Dataset records:
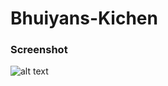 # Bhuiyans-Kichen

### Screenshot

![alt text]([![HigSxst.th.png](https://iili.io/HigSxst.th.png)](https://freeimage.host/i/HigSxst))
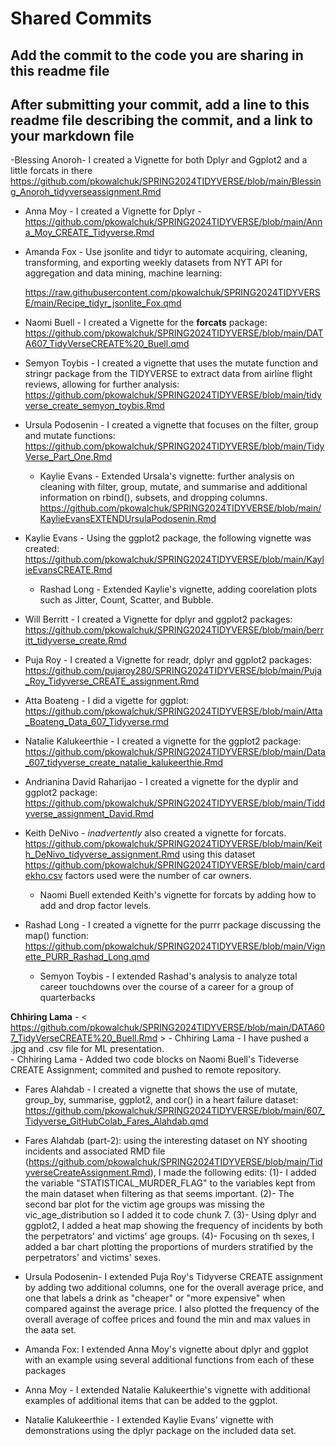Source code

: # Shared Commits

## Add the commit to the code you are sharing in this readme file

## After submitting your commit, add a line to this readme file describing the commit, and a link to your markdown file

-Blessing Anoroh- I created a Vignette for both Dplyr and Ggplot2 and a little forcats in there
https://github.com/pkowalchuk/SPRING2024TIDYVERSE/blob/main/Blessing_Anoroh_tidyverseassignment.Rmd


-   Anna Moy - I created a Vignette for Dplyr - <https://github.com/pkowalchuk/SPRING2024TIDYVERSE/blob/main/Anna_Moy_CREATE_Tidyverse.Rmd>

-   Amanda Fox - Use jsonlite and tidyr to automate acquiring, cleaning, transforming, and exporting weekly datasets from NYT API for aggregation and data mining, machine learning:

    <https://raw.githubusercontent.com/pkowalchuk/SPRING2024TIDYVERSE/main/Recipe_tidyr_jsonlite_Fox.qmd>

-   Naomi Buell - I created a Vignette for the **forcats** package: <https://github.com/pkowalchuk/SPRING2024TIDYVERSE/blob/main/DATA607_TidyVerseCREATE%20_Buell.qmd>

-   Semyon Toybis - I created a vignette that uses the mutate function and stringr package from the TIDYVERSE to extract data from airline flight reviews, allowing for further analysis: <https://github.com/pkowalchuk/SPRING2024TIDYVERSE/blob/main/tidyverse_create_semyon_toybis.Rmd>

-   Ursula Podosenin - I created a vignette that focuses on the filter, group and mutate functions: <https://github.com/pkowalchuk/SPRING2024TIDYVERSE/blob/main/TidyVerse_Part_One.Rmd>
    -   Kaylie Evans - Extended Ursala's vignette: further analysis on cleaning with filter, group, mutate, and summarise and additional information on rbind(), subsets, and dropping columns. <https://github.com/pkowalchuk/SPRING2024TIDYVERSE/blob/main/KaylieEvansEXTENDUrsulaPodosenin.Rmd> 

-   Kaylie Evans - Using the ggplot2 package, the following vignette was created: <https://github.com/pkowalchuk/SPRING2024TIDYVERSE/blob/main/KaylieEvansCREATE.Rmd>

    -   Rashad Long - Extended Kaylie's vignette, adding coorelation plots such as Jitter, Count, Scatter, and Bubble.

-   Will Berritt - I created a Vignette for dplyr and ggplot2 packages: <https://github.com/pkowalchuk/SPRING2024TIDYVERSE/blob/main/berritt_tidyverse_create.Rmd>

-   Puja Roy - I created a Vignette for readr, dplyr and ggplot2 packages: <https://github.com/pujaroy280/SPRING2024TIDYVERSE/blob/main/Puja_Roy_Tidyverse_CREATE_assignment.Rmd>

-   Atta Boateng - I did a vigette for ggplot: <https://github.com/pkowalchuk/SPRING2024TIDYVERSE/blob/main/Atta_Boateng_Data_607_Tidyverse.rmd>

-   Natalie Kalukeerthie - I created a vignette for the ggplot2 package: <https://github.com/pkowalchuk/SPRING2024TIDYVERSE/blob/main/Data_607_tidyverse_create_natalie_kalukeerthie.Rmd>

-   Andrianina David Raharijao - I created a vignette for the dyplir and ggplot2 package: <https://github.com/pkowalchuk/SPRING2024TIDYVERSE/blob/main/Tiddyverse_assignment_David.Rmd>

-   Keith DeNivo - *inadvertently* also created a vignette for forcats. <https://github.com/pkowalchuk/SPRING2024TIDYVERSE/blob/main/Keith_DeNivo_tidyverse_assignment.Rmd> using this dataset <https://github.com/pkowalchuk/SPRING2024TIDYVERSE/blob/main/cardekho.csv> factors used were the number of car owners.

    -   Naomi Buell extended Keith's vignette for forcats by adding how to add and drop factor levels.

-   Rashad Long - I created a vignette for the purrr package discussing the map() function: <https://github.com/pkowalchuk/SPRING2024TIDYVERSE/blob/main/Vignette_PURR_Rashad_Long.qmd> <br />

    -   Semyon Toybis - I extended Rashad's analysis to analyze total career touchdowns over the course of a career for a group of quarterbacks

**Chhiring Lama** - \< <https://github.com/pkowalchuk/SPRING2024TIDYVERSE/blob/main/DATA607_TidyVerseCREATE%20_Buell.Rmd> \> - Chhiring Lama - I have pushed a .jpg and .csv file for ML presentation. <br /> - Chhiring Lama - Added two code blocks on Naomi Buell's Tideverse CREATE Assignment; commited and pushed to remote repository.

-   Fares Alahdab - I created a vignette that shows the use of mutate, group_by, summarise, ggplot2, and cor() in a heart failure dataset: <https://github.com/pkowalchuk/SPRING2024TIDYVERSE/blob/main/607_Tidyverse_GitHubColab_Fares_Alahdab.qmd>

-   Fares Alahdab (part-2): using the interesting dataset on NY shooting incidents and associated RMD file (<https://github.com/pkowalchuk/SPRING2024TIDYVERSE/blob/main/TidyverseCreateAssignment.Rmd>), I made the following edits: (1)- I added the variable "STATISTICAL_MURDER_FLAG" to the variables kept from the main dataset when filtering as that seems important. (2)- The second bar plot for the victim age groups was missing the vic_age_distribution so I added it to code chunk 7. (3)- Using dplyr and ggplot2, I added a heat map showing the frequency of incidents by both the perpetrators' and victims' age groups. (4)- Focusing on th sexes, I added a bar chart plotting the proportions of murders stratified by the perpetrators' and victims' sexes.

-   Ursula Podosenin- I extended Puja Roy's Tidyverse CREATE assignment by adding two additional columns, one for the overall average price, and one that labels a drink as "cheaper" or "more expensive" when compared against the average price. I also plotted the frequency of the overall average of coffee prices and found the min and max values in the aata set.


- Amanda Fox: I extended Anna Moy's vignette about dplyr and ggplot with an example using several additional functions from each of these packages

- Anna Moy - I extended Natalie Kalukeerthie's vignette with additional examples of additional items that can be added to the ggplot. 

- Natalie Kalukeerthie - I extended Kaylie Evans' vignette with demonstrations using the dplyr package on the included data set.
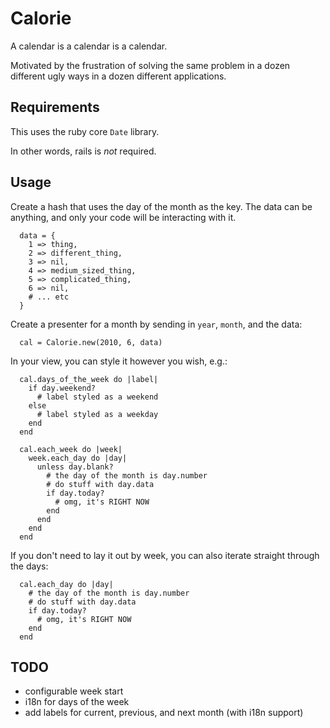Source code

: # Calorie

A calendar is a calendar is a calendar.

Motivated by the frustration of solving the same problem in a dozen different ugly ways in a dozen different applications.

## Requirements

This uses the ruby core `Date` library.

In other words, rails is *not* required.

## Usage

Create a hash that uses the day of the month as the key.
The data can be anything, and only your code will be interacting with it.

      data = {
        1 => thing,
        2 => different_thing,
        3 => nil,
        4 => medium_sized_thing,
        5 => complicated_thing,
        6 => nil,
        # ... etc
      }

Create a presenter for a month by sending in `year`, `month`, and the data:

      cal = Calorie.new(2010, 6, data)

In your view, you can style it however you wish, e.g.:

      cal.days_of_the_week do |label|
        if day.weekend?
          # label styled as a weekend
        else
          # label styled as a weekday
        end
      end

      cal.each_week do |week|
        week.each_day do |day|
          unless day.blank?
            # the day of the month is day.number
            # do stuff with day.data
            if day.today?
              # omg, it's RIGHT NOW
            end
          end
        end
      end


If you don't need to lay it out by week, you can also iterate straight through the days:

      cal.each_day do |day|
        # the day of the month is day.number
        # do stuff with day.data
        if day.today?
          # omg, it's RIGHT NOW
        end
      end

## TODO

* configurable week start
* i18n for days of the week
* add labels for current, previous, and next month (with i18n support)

* * *

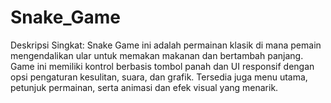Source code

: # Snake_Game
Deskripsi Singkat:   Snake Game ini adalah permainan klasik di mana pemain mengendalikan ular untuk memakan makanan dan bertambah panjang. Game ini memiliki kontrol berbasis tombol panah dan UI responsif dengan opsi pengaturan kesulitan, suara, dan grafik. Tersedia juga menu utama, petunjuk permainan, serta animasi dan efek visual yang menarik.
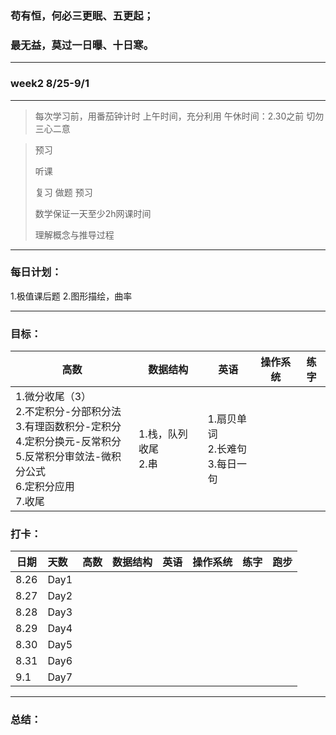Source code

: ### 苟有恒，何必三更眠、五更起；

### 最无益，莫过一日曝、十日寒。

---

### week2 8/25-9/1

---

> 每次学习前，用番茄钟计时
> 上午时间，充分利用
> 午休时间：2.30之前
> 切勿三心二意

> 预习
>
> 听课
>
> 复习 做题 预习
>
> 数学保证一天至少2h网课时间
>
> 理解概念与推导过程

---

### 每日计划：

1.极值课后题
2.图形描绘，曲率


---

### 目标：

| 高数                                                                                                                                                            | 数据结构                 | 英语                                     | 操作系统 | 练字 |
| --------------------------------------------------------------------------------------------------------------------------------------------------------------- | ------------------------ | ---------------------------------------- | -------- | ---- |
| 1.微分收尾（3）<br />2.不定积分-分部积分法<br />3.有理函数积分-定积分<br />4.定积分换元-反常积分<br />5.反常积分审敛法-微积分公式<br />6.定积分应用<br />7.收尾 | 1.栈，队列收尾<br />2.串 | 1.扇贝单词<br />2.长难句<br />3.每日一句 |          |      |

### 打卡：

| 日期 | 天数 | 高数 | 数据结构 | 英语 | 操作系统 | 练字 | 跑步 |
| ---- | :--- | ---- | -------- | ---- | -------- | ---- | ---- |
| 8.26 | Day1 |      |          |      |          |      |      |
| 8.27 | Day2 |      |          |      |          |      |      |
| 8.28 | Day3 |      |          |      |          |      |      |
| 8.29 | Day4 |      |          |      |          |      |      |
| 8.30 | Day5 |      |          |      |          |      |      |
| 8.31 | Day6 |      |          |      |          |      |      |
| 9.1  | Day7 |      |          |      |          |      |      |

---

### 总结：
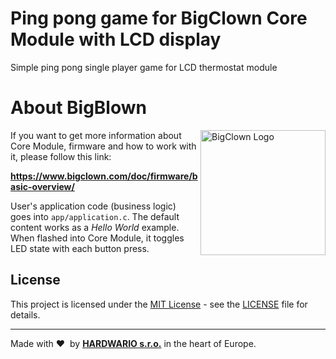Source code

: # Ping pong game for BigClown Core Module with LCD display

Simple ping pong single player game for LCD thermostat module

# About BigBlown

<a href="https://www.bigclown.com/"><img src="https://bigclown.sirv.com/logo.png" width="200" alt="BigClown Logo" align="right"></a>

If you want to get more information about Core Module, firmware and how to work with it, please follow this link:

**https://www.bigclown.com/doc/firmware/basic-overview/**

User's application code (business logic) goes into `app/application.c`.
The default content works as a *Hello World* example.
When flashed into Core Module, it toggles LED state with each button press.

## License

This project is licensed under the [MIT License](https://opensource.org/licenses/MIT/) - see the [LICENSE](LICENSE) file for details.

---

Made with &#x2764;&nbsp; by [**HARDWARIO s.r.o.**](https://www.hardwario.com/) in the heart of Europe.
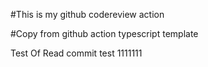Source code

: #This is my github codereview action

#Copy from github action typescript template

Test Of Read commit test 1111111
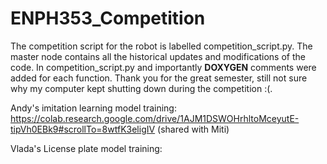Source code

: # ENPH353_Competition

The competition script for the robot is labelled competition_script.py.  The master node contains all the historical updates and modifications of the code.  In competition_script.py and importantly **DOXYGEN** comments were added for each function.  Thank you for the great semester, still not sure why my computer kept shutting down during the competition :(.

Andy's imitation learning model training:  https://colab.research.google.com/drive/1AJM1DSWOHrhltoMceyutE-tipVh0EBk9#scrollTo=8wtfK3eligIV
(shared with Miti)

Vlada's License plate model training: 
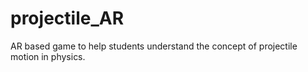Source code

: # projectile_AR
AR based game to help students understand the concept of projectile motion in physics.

Exercise:
Once you reach the line with "Berritt - I" in the data above, copy it and every line after it exactly, up to and including the line with "Andrianina David Raharijao".

Exercise result:
-   Will Berritt - I created a Vignette for dplyr and ggplot2 packages: <https://github.com/pkowalchuk/SPRING2024TIDYVERSE/blob/main/berritt_tidyverse_create.Rmd>

-   Puja Roy - I created a Vignette for readr, dplyr and ggplot2 packages: <https://github.com/pujaroy280/SPRING2024TIDYVERSE/blob/main/Puja_Roy_Tidyverse_CREATE_assignment.Rmd>

-   Atta Boateng - I did a vigette for ggplot: <https://github.com/pkowalchuk/SPRING2024TIDYVERSE/blob/main/Atta_Boateng_Data_607_Tidyverse.rmd>

-   Natalie Kalukeerthie - I created a vignette for the ggplot2 package: <https://github.com/pkowalchuk/SPRING2024TIDYVERSE/blob/main/Data_607_tidyverse_create_natalie_kalukeerthie.Rmd>

-   Andrianina David Raharijao - I created a vignette for the dyplir and ggplot2 package: <https://github.com/pkowalchuk/SPRING2024TIDYVERSE/blob/main/Tiddyverse_assignment_David.Rmd>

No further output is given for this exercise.